# [Task]
Continue the passage on detecting target sounds in audio data, starting after its final sentence.

# [Document passage]
Start of Block
The present disclosure is generally related to detection of target sounds in audio data.

Audio context detection is conventionally used to enable an electronic device to identify contextual information based on audio captured by the electronic device. For example, an electronic device may analyze received sound to determine whether the sound is indicative of a predetermined sound event. As another example, the electronic device may analyze the received sound to classify the surrounding environment, such as a home environment or an office environment. An “always-on” audio context detection system enables the electronic device to continually scan audio input to detect sound events in the audio input. However, continual operation of the audio context detection system results in relatively large power consumption, which reduces battery life when implemented in a mobile device. In addition, system complexity and power consumption increase with an increased number of sound events that the audio context detection system is configured to detect.
End of Block
Counting comprehension data
Start of Block
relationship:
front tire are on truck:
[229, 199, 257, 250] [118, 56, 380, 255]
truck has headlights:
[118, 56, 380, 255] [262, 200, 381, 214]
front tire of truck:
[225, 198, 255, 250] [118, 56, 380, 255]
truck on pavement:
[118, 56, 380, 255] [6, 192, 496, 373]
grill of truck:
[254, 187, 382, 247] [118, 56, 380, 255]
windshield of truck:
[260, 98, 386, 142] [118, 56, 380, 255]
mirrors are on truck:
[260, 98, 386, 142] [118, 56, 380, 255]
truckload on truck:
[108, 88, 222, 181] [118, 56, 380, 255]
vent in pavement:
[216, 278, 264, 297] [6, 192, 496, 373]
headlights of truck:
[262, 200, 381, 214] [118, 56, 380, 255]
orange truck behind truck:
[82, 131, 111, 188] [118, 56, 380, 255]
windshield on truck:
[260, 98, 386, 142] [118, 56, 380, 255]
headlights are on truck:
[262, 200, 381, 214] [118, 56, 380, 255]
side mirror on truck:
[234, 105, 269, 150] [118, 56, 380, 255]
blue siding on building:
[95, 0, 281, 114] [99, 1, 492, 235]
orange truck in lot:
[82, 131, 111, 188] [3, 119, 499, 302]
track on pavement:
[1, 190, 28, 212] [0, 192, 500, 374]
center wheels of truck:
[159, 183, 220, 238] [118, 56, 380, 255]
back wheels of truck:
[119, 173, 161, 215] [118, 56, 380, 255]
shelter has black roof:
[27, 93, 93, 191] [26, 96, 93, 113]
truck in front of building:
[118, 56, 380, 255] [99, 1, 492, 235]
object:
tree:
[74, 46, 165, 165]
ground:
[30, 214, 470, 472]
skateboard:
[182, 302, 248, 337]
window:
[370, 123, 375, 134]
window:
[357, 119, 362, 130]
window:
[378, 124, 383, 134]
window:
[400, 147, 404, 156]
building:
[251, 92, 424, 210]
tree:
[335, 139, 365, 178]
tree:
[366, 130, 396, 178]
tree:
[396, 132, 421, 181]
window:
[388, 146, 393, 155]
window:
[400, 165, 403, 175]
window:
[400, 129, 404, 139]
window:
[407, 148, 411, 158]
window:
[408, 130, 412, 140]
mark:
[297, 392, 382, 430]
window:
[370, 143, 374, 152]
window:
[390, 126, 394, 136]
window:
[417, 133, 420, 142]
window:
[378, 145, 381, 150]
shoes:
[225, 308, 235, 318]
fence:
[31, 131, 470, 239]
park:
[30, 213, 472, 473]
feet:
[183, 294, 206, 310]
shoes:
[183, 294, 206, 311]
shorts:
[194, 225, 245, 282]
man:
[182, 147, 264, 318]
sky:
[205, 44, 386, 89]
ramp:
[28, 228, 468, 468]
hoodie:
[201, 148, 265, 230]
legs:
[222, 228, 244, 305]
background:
End of Block
# [Answer space]
According to one implementation of the present disclosure, a device to perform sound detection includes one or more processors. The one or more processors include a buffer configured to store audio data. The one or more buffers also include a target sound detector that includes a first stage and a second stage. The first stage includes a binary target sound classifier configured to process the audio data. The first stage is configured to activate the second stage in response to detection of a target sound by the first stage. The second stage is configured to receive the audio data from the buffer in response to the detection of the target sound.

According to another implementation of the present disclosure, a method of target sound detection includes storing audio data in a buffer. The method also includes processing the audio data in the buffer using a binary target sound classifier in a first stage of a target sound detector and activating a second stage of the target sound detector in response to detection of a target sound by the first stage. The method further includes processing the audio data from the buffer using a multiple target sound classifier in the second stage.

According to another implementation of the present disclosure, a computer-readable storage device stores instructions that, when executed by one or more processors, cause the one or more processors to store audio data in a buffer and to process the audio data in the buffer using a binary target sound classifier in a first stage of a target sound detector. The instructions, when executed by the one or more processors, also cause the one or more processors to activate a second stage of the target sound detector in response to detection of a target sound by the first stage and to process the audio data from the buffer using a multiple target sound classifier in the second stage.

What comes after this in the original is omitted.